#### Dataset excerpt:
━━━━━━
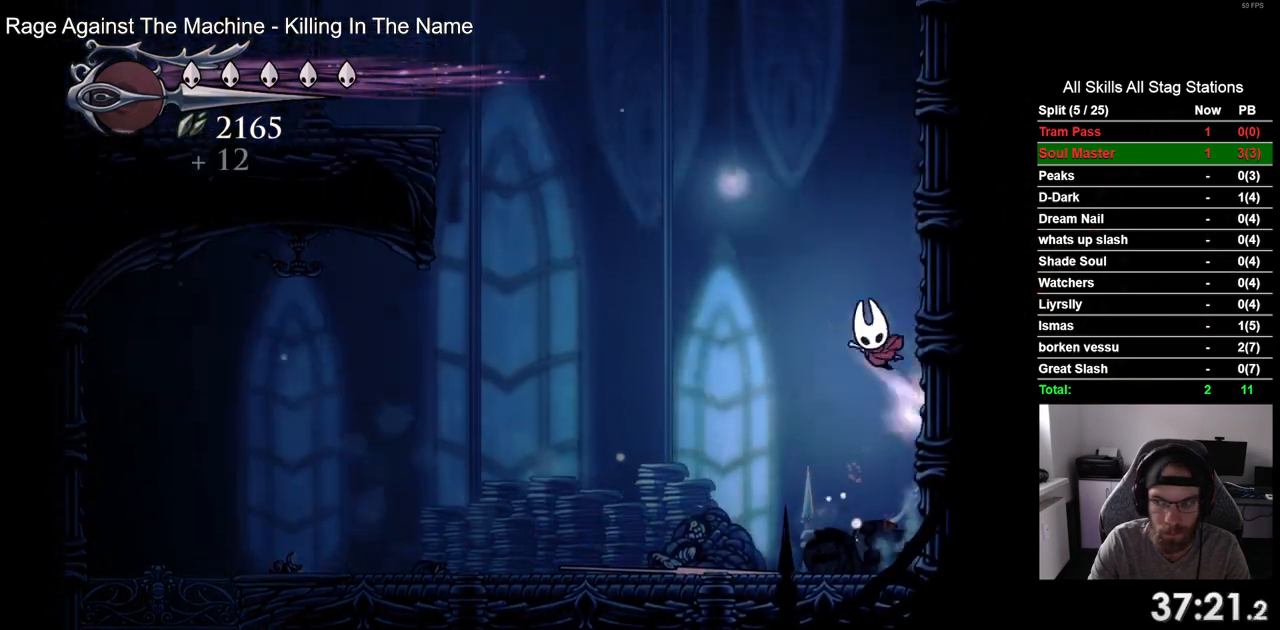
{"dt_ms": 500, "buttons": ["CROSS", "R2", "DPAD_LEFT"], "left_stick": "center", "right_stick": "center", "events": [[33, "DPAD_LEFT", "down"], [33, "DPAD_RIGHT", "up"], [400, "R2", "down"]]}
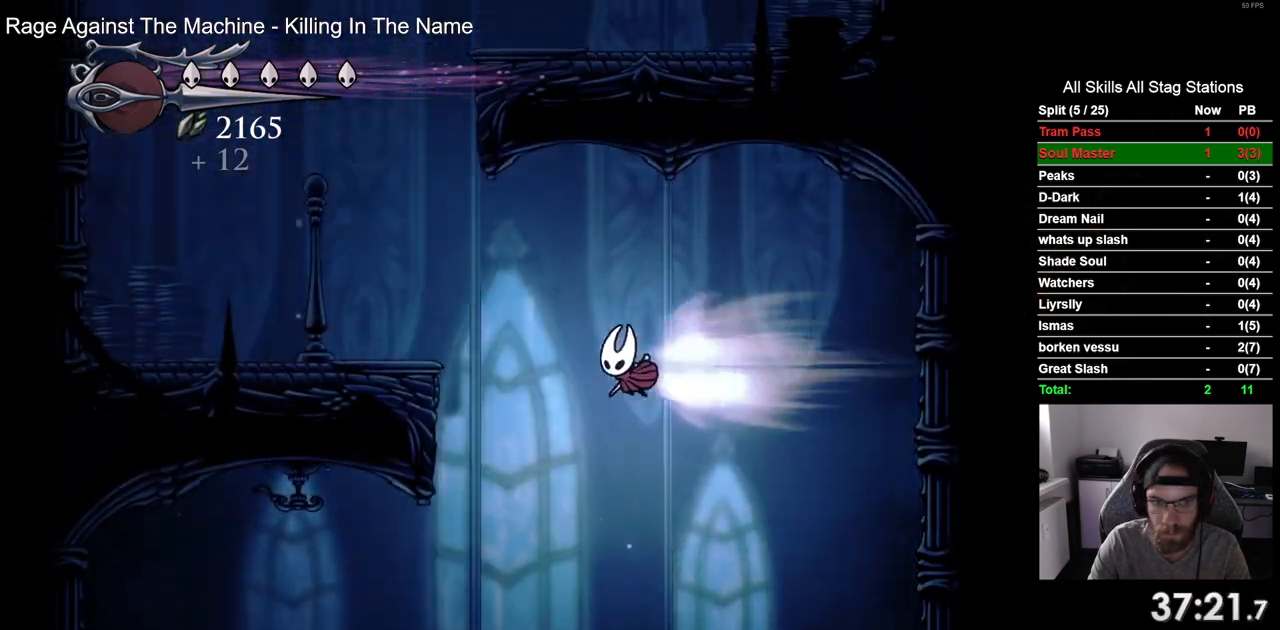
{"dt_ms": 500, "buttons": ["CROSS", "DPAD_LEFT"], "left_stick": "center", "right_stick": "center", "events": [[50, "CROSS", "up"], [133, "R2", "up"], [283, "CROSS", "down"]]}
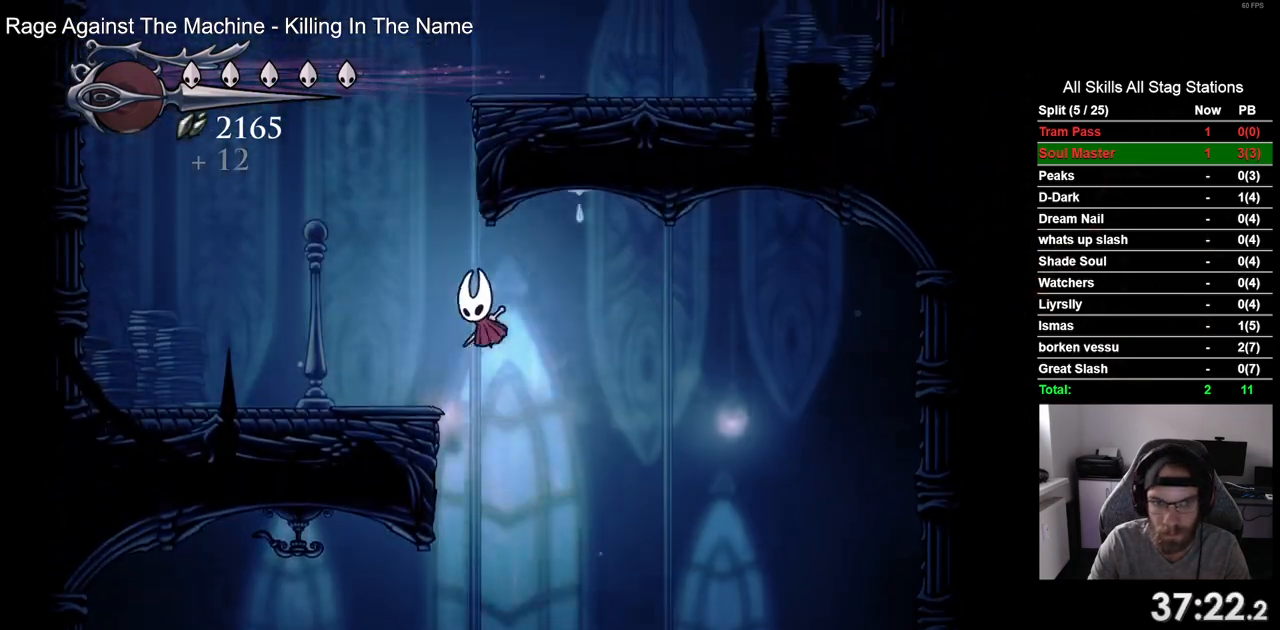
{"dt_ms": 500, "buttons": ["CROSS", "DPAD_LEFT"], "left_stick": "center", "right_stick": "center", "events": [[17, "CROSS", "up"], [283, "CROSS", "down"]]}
━━━━━━
#### Task to complete:
Return the lines above exactly; the images are not part of the copy.

#### Answer for this exercise:
{"dt_ms": 500, "buttons": ["CROSS", "R2", "DPAD_LEFT"], "left_stick": "center", "right_stick": "center", "events": [[33, "DPAD_LEFT", "down"], [33, "DPAD_RIGHT", "up"], [400, "R2", "down"]]}
{"dt_ms": 500, "buttons": ["CROSS", "DPAD_LEFT"], "left_stick": "center", "right_stick": "center", "events": [[50, "CROSS", "up"], [133, "R2", "up"], [283, "CROSS", "down"]]}
{"dt_ms": 500, "buttons": ["CROSS", "DPAD_LEFT"], "left_stick": "center", "right_stick": "center", "events": [[17, "CROSS", "up"], [283, "CROSS", "down"]]}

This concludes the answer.